By Wednesday evening the New York Times’ Maggie Haberman entered the fray with her own coverage but claimed to have spoken to “nearly a dozen people inside and outside the White House” for her piece and adding a few unique jabs. Like the WaPo’s piece, Haberman’s was not behind a paywall.

Of Friday’s call, Haberman wrote:

At one point, Mr. Trump said he would not lose to Mr. Biden, insisted the data was wrong and blamed the campaign manager for the fact that he is down in the polls…Mr. Trump even made a threat to sue Mr. Parscale, mentioning the money he has made while working for the president, another person familiar with the call said, although the threat did not appear to be serious.

“I love you, too,” Mr. Parscale replied, according to the people briefed on the call.

Haberman’s account also claimed Parscale returned to Washington Tuesday and claim Trump is “anxious” about losing the election.
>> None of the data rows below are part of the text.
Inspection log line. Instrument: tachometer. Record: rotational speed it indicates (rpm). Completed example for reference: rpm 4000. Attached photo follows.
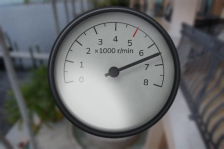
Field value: rpm 6500
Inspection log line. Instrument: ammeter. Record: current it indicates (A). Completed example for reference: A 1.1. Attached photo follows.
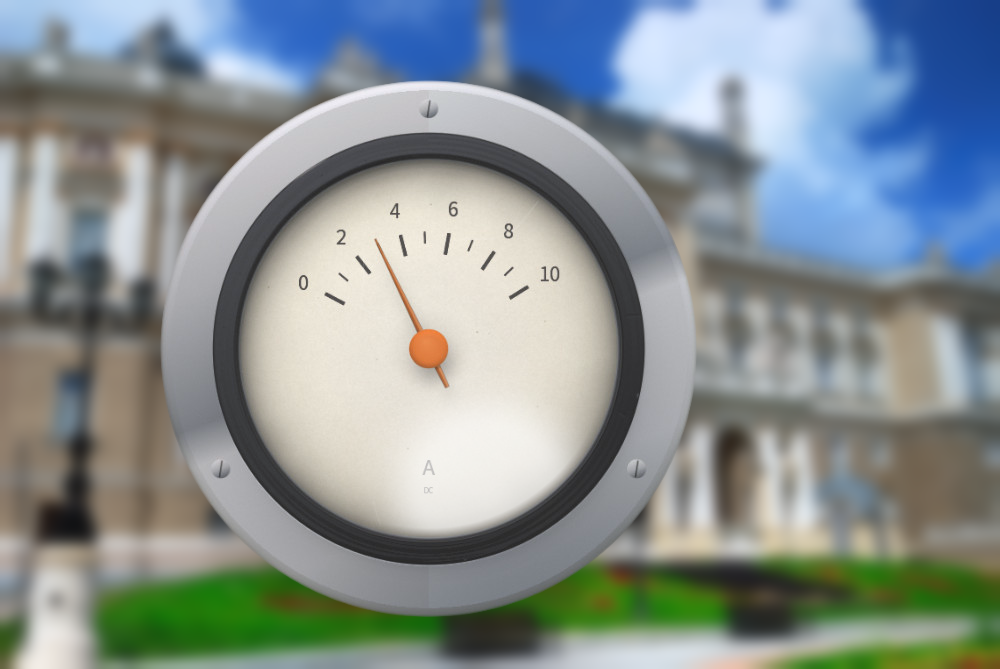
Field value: A 3
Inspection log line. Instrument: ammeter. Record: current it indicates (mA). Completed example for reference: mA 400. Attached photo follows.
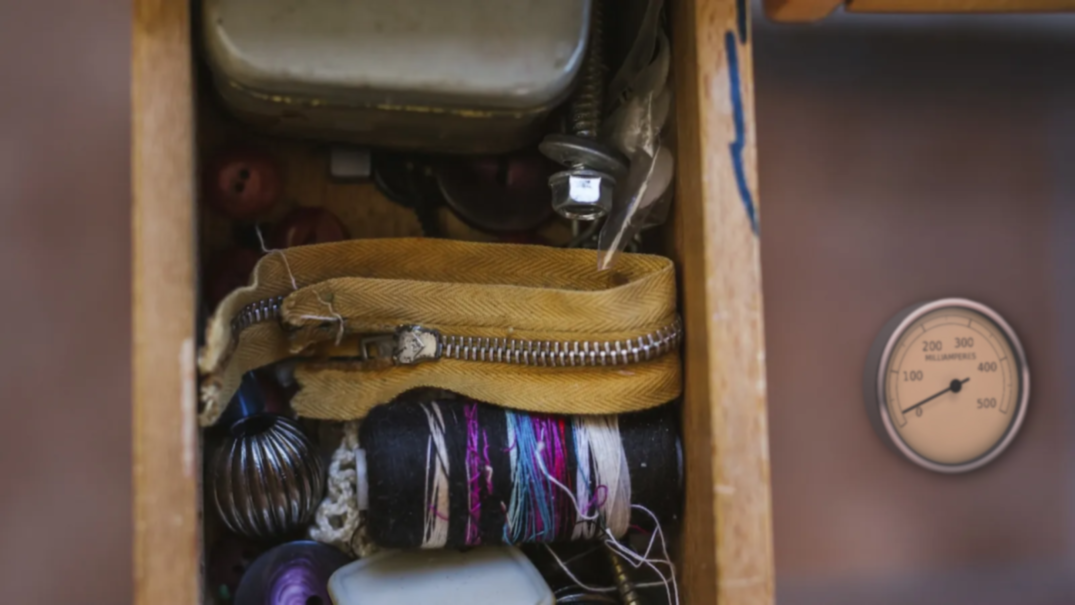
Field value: mA 25
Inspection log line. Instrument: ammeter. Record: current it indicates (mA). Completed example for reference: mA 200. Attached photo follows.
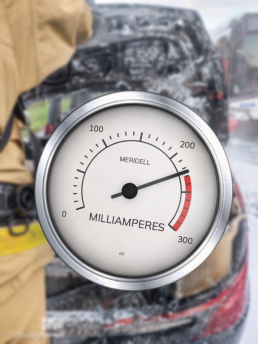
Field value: mA 225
If this entire scenario is true, is the thought of a politician exploding at campaign staff while disagreeing over strategy and even making professional threats really that outlandish? Loud disagreements between the candidate and top staffers occur in virtually every political campaign, and some get very heated. So what? That’s why all three accounts of the call go further, portraying Trump as anxious, isolated in the White House, and having too much time on his hands to mull over possibilities like New York Gov. Andrew Cuomo being drafted by the DNC at the last minute to replace Joe Biden as the nominee.

It’s not hard to imagine difficult conversations taking place within either campaign (Trump or Biden) right now, but it’s very difficult to imagine a dozen campaign staffers talking with CNN, the New York Times, and the Washington Post.